2 There was no dispute between the parties as to the relevant facts. The Ridges Iron Ore Project was purchased by the plaintiff and Kimberley Metals Group Pty Ltd in December 2008. Mr Ian Junk and Mr Darren Hedley are the current directors of the defendant. Mr Junk was a director of the plaintiff between 10 September 2009 and 9 April 2014. Mr Hedley was a director of the plaintiff between 10 September 2009 and 20 August 2012.
3 In February 2011 the defendant entered into an agreement with Profit Marine Pte Ltd to charter two tugs the Profit Radiance and the P Reliance. In or about March 2011 Mr Junk and Mr Hedley on behalf of the plaintiff and Kimberley Metals and Mr Paul Wheatley on behalf of the defendant entered into a contract dated 7 February 2011 to provide shipment services using the tugs to the plaintiff. Mr Hedley and Mr Junk were beneficial shareholders in the defendant pursuant to a trust arrangement whereby Mr Wheatley would hold 50% of the shares in the defendant on trust for Mr Junk and Mr Wheatley would hold 25% of the shares in the defendant on trust for Mr Hedley. Mr Wheatley controlled the remaining 25% of the shares in the defendant in his own right. The plaintiff says Mr Junk and Mr Hedley did not bring the opportunity to charter the tugs or the information concerning their existence to the plaintiff. Further, they did not disclose their respective interests in the defendant to the plaintiff.
4 The plaintiff says Mr Junk and Mr Hedley owed certain duties to the plaintiff. The nature of these duties is summarised in par 9 of the plaintiff's submissions. I can do no better than quote that paragraph in full:
During the period of their respective directorships, Mr Junk and Mr Hedley owed duties to KMGL:
(a) at general law:
(i) not to act in a position of conflict;
(ii) not to prefer their own interests over those of KMGL; and
(iii) not to make a profit from any opportunity which they obtained while acting as director without first obtaining the fully informed consent of KMGL;
(b) pursuant to s.181 of the Corporations Act 2001, to exercise their powers and discharge their duties as directors of KMGL:
(i) in good faith in the best interests of KMGL; and
(ii) for a proper purpose; and
(c) pursuant to s.182 of the Corporations Act 2001 not to use their position as directors of KMGL to:
(i) gain an advantage for themselves or someone else; or
(ii) cause detriment to KMGL.
6 The defendant filed no evidence dealing directly with the matters raised by the plaintiff. The two affidavits sworn by Luke Jarrad Bone (the first on 16 June 2015 and the second on 28 July 2015) addressed other issues. Counsel did however object to 21 paragraphs of the affidavit of Mr Chi-Haidong. These objections were conceded. Counsel for the defendant then contended there was no admissible evidence which allowed the plaintiff to make out the case outlined above. In my view there was such evidence and the case is made out. While it is not possible to calculate with precision what the amount of the off-setting claim might be, given the size of the contract between the plaintiff and the defendant, if the plaintiff's claim is made out it will clearly be more than the amount of the demand.

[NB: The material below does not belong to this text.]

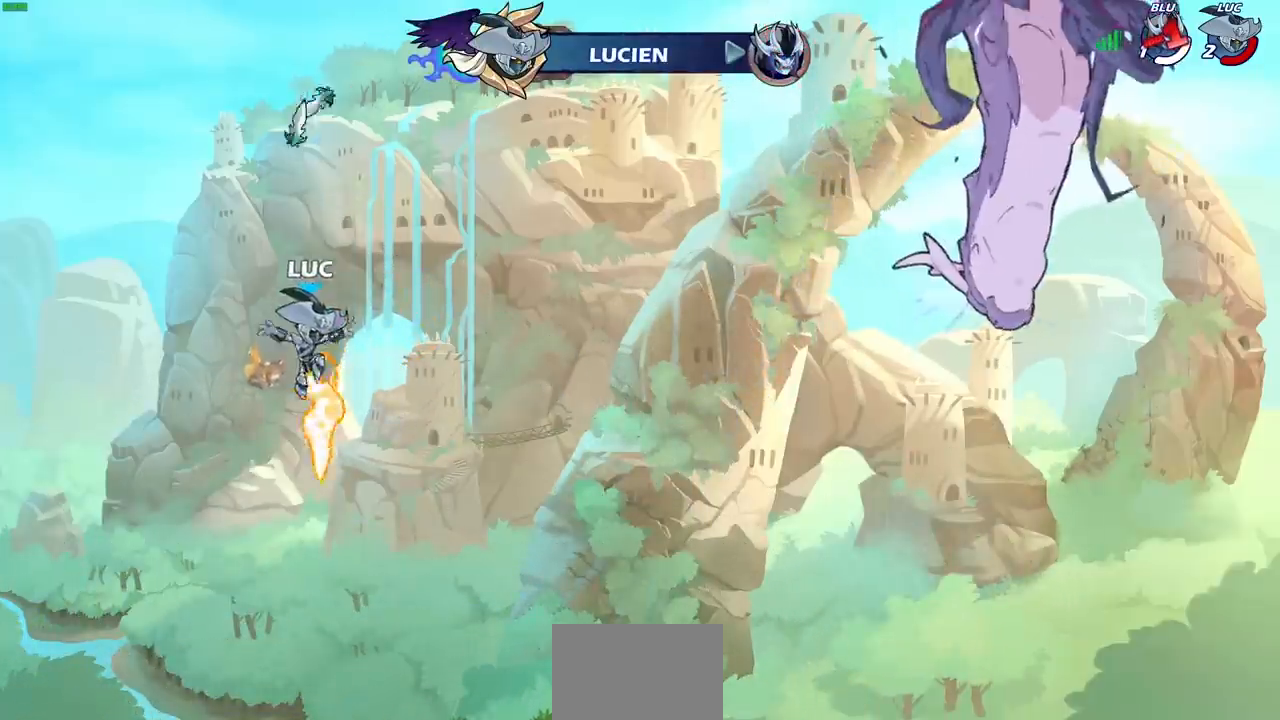
{"buttons": [], "left_stick": "right", "right_stick": "center", "events": [[233, "R1", "down"], [333, "R1", "up"], [417, "left_stick", "center"], [500, "left_stick", "right"]]}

7 The only point raised by the defendant in opposition to the application had to do with the constitution of the plaintiff and a question of whether or not where a director was in a position of conflict he was in someway liable to the company. But whatever the intention of the provisions of the constitution of the plaintiff or whatever their operation might be they cannot stand against the provisions of the Corporations Act 2001 (Cth). If the general equitable principles upon which the plaintiff relies are not sufficient to overcome the argument raised by the defendant that argument is certainly overcome by the provisions of the Corporations Act.
8 I am satisfied the plaintiff has an off-setting claim equal to or greater than the amount of the statutory demand. Accordingly I would set aside the demand. Subject to hearing from the parties the defendant should pay the costs of the application including the reserved costs.